STARCOP 2.0: ATMOSPHERIC ANOMALY DETECTION ONBOARD

Can we push the limits of weak signal detection to map transient phenomena like anthropogenic greenhouse gas leaks?

Constellations of small satellites offer great potential for low-latency Earth Observation tasks like alerting or tip-and-cue. 

We will assess the detection limits for weak signals, leveraging rich multi-and hyperspectral data to better identify difficult to detect phenomena like anthropogenic greenhouse gas leaks or other atmospheric anomalies.

Results

The accelerating rate of global warming, largely driven by anthropogenic greenhouse gas emissions, demands a faster and more efficient way to detect and track these emissions. Methane, in particular, is a potent warming agent, and its short atmospheric lifetime makes rapid leak detection and remediation critical. While hyperspectral satellites can identify methane plumes by their unique spectral signatures, a significant challenge remains: knowing when and where to look in a timely manner. Traditional methods involve transmitting large image files back to ground stations for processing, a time-consuming step that delays the identification of leaks and hinders the ability to act quickly. To effectively mitigate methane emissions, a solution is needed that bypasses these delays and provides near real-time data to stakeholders.

To overcome the limitations of traditional methods, the STARCOP2.0 team proposed a novel “Tip and Cue” satellite system.
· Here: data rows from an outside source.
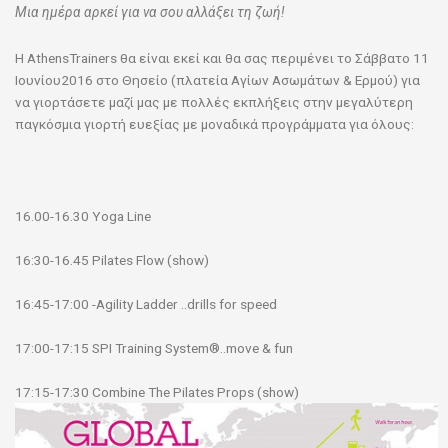
Μια ημέρα αρκεί για να σου αλλάξει τη ζωή!
H AthensTrainers θα είναι εκεί και θα σας περιμένει το Σάββατο
11
Ιουνίου2016 στο Θησείο (πλατεία Αγίων Ασωμάτων & Ερμού) για
να γιορτάσετε μαζί μας με πολλές εκπλήξεις στην μεγαλύτερη
παγκόσμια γιορτή ευεξίας με μοναδικά προγράμματα για όλους:
16.00-16.30 Yoga Line
16:30-16.45 Pilates Flow (show)
16:45-17:00 -Agility Ladder ..drills for speed
17:00-17:15 SPI Training System®..move & fun
17:15-17:30 Combine The Pilates Props (show)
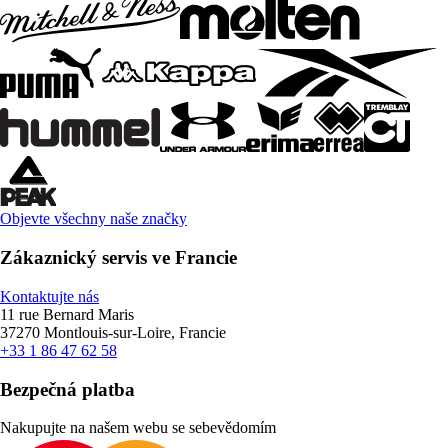
Objevte všechny naše značky
Zákaznický servis ve Francie
Kontaktujte nás
11 rue Bernard Maris
37270 Montlouis-sur-Loire, Francie
+33 1 86 47 62 58
Bezpečná platba
Nakupujte na našem webu se sebevědomím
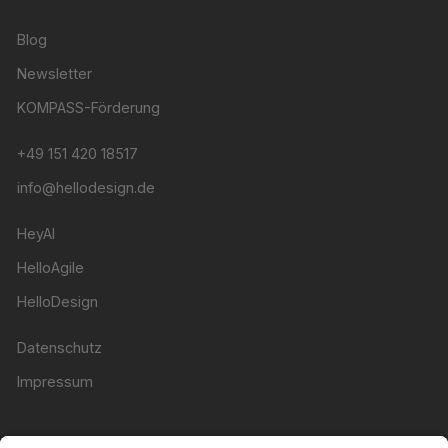
Blog
Newsletter
KOMPASS-Förderung
+49 151 420 18517
info@hellodesign.de
HeyAI
HelloAgile
HelloDesign
Datenschutz
Impressum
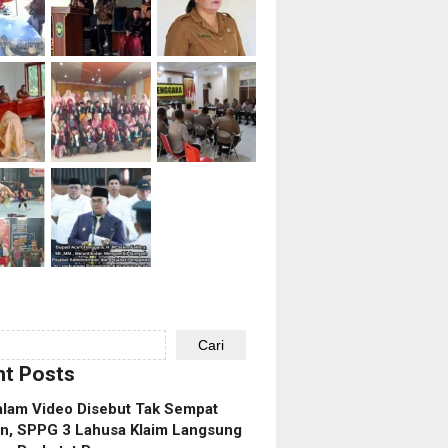
Cari
t Posts
alam Video Disebut Tak Sempat
an, SPPG 3 Lahusa Klaim Langsung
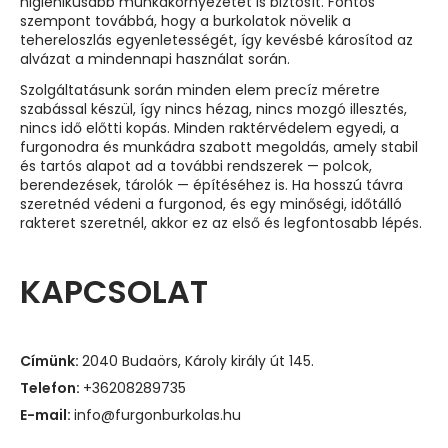
higiénikusabb munkakörnyezetet is biztosít. Fontos
szempont továbbá, hogy a burkolatok növelik a
tehereloszlás egyenletességét, így kevésbé károsítod az
alvázat a mindennapi használat során.
Szolgáltatásunk során minden elem precíz méretre
szabással készül, így nincs hézag, nincs mozgó illesztés,
nincs idő előtti kopás. Minden raktérvédelem egyedi, a
furgonodra és munkádra szabott megoldás, amely stabil
és tartós alapot ad a további rendszerek — polcok,
berendezések, tárolók — építéséhez is. Ha hosszú távra
szeretnéd védeni a furgonod, és egy minőségi, időtálló
rakteret szeretnél, akkor ez az első és legfontosabb lépés.
KAPCSOLAT
Címünk:
2040 Budaörs, Károly király út 145.
Telefon:
+36208289735
E-mail:
info@furgonburkolas.hu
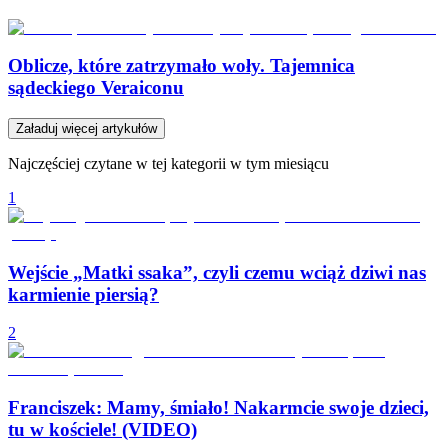
Oblicze, które zatrzymało woły. Tajemnica
sądeckiego Veraiconu
Załaduj więcej artykułów
Najczęściej czytane w tej kategorii w tym miesiącu
1
Wejście „Matki ssaka”, czyli czemu wciąż dziwi nas
karmienie piersią?
2
Franciszek: Mamy, śmiało! Nakarmcie swoje dzieci,
tu w kościele! (VIDEO)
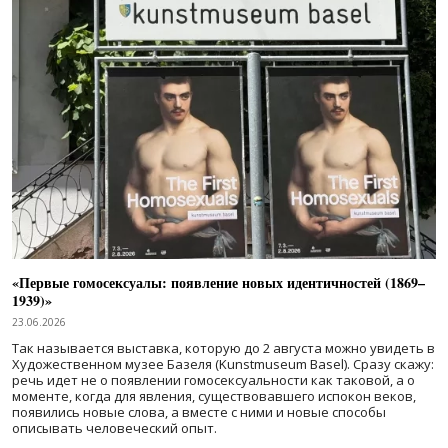
«Первые гомосексуалы: появление новых идентичностей (1869–
1939)»
23.06.2026
Так называется выставка, которую до 2 августа можно увидеть в
Художественном музее Базеля (Kunstmuseum Basel). Сразу скажу:
речь идет не о появлении гомосексуальности как таковой, а о
моменте, когда для явления, существовавшего испокон веков,
появились новые слова, а вместе с ними и новые способы
описывать человеческий опыт.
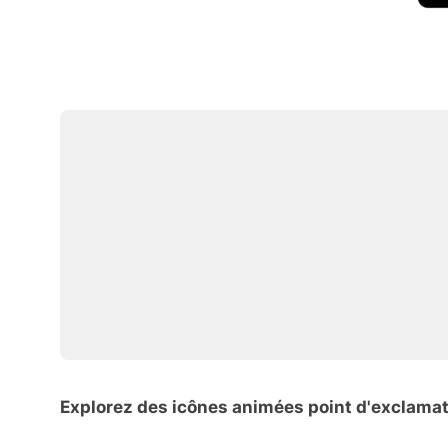
Explorez des icônes animées point d'exclama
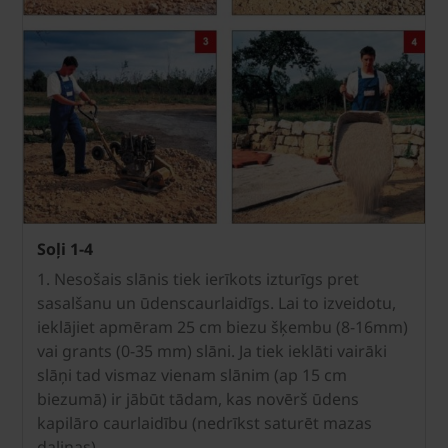
Soļi 1-4
1. Nesošais slānis tiek ierīkots izturīgs pret
sasalšanu un ūdenscaurlaidīgs. Lai to izveidotu,
ieklājiet apmēram 25 cm biezu šķembu (8-16mm)
vai grants (0-35 mm) slāni. Ja tiek ieklāti vairāki
slāņi tad vismaz vienam slānim (ap 15 cm
biezumā) ir jābūt tādam, kas novērš ūdens
kapilāro caurlaidību (nedrīkst saturēt mazas
daļiņas).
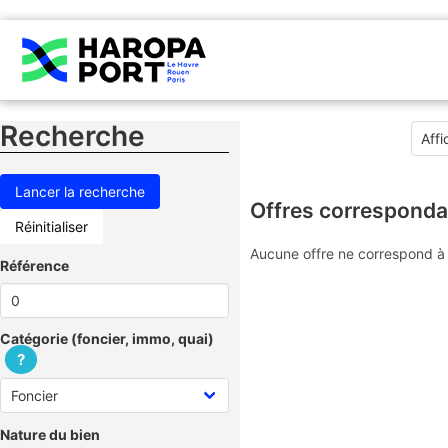
Recherche
Offres corresponda
Réinitialiser
Aucune offre ne correspond à 
Référence
Catégorie (foncier, immo, quai)
?
Nature du bien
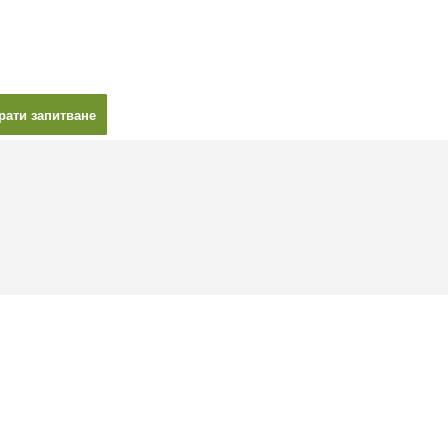
рати запитване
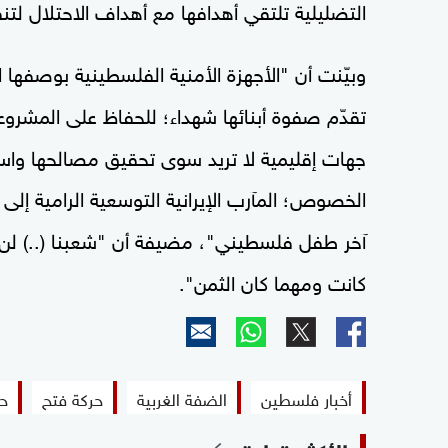
التضليلية تلتقي أهدافها مع أهداف الاحتلال ل
وبيّنت أن "الأجهزة الأمنية الفلسطينية بوصفها ا
تقدّم صفوة أبنائها شهداء؛ للحفاظ على المشرو
جهات إقليمية لا تريد سوى تحقيق مصالحها واستخ
الخصوص؛ المآرب الإيرانية التوسعية الرامية إ
آخر طفل فلسطيني"، مضيفة أن "شعبنا (..) لن 
كانت ومهما كان الثمن".
أخبار فلسطين
الضفة الغربية
حركة فتح
ح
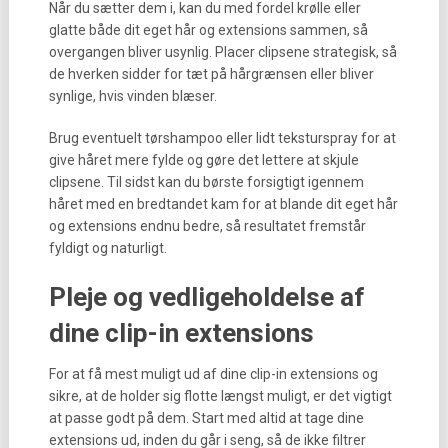
Når du sætter dem i, kan du med fordel krølle eller
glatte både dit eget hår og extensions sammen, så
overgangen bliver usynlig. Placer clipsene strategisk, så
de hverken sidder for tæt på hårgrænsen eller bliver
synlige, hvis vinden blæser.
Brug eventuelt tørshampoo eller lidt teksturspray for at
give håret mere fylde og gøre det lettere at skjule
clipsene. Til sidst kan du børste forsigtigt igennem
håret med en bredtandet kam for at blande dit eget hår
og extensions endnu bedre, så resultatet fremstår
fyldigt og naturligt.
Pleje og vedligeholdelse af
dine clip-in extensions
For at få mest muligt ud af dine clip-in extensions og
sikre, at de holder sig flotte længst muligt, er det vigtigt
at passe godt på dem. Start med altid at tage dine
extensions ud, inden du går i seng, så de ikke filtrer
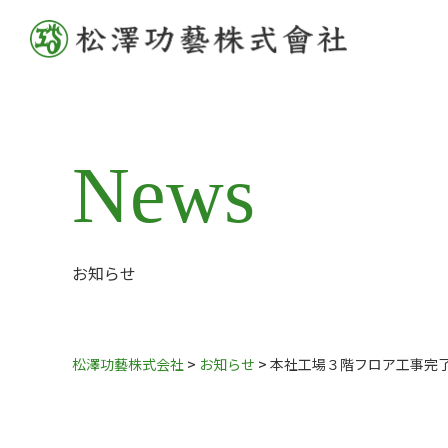
News
お知らせ
松澤功藝株式会社
>
お知らせ
>
本社工場３階フロア工事完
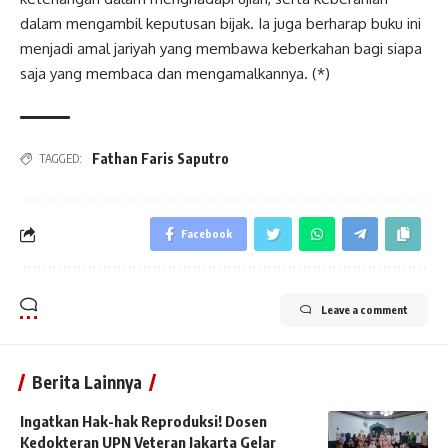
dalam mengambil keputusan bijak. Ia juga berharap buku ini
menjadi amal jariyah yang membawa keberkahan bagi siapa
saja yang membaca dan mengamalkannya. (*)
Fathan Faris Saputro
TAGGED:
Facebook
Leave a comment
Berita Lainnya
Ingatkan Hak-hak Reproduksi! Dosen
Kedokteran UPN Veteran Jakarta Gelar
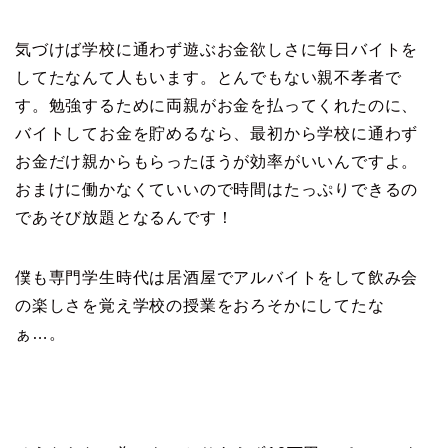
気づけば学校に通わず遊ぶお金欲しさに毎日バイトを
してたなんて人もいます。とんでもない親不孝者で
す。勉強するために両親がお金を払ってくれたのに、
バイトしてお金を貯めるなら、最初から学校に通わず
お金だけ親からもらったほうが効率がいいんですよ。
おまけに働かなくていいので時間はたっぷりできるの
であそび放題となるんです！
僕も専門学生時代は居酒屋でアルバイトをして飲み会
の楽しさを覚え学校の授業をおろそかにしてたな
ぁ…。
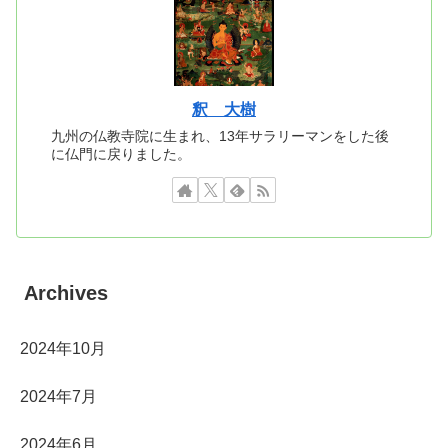
釈 大樹
九州の仏教寺院に生まれ、13年サラリーマンをした後
に仏門に戻りました。
Archives
2024年10月
2024年7月
2024年6月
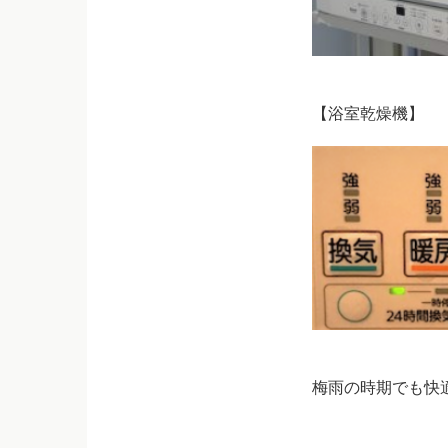
【浴室乾燥機】
梅雨の時期でも快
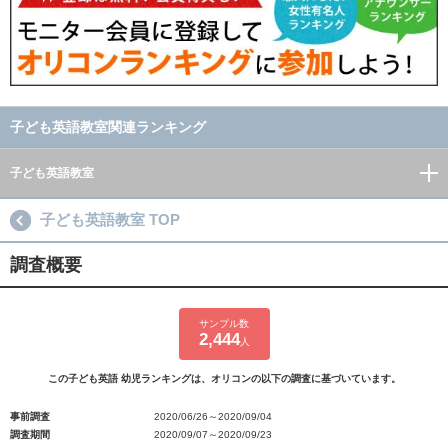
子ども英語教室関連ランキング
子ども英語教室
子ども英語教室 TOP
調査概要
サンプル数
2,444
人
この子ども英語 幼児ランキングは、オリコンの以下の調査に基づいています。
事前調査
2020/06/26～2020/09/04
調査期間
2020/09/07～2020/09/23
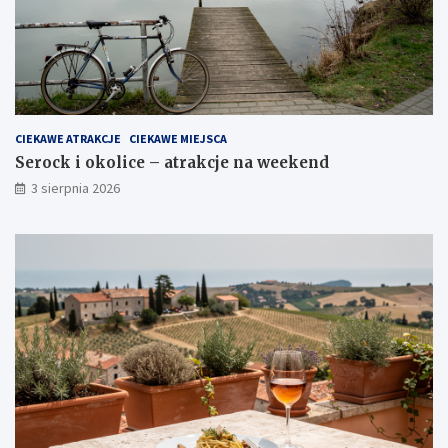
CIEKAWE ATRAKCJE
CIEKAWE MIEJSCA
Serock i okolice – atrakcje na weekend
3 sierpnia 2026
This two-part system leverages onboard machine learning to provide rapid, end-to-end detection and analysis of methane plumes. The “Tip” satellite, equipped with a Vision Transformer model, is designed for fast and accurate plume classification. It scans broad areas and identifies specific image tiles that contain potential methane plumes. Upon detection, it sends an alert to the “Cue” satellite. The “Cue” satellite, with its more sophisticated UNet architecture, then performs detailed plume segmentation and predicts the concentration of the methane. This dual-satellite approach eliminates the need to transmit large image files back to a ground station for processing, significantly reducing the time from detection to data delivery.

This research provides a framework for deploying AI models directly on spacecraft, a task that requires careful consideration of limited computational, memory, and energy resources. The team in this regard has developed and released two machine-learning-ready datasets, one "orthorectified" and one "unorthorectified"—to accelerate future research in this area, with the latter being particularly optimized for onboard processing by eliminating a time-consuming correction step. The models, converted to the ONNX format and tested on hardware simulating spacecraft capabilities, demonstrate promising results: a compressed Vision Transformer model is able to detect plumes in just 5-10 milliseconds. This approach enables a system where the “Tip” satellite quickly alerts the “Cue” satellite, which in turn sends precise, data-driven information on plume location, size, and concentration directly to end-users like the UN International Methane Emissions Observatory. Ultimately, this work represents a significant step towards creating an early warning system for greenhouse gas leaks, empowering policymakers with the timely information needed to take decisive action in the fight against climate change.

See this work as a poster presentation at the NeurIPS 2025 Machine Learning and the Physical Sciences Workshop: Towards Methane Detection Onboard Satellites.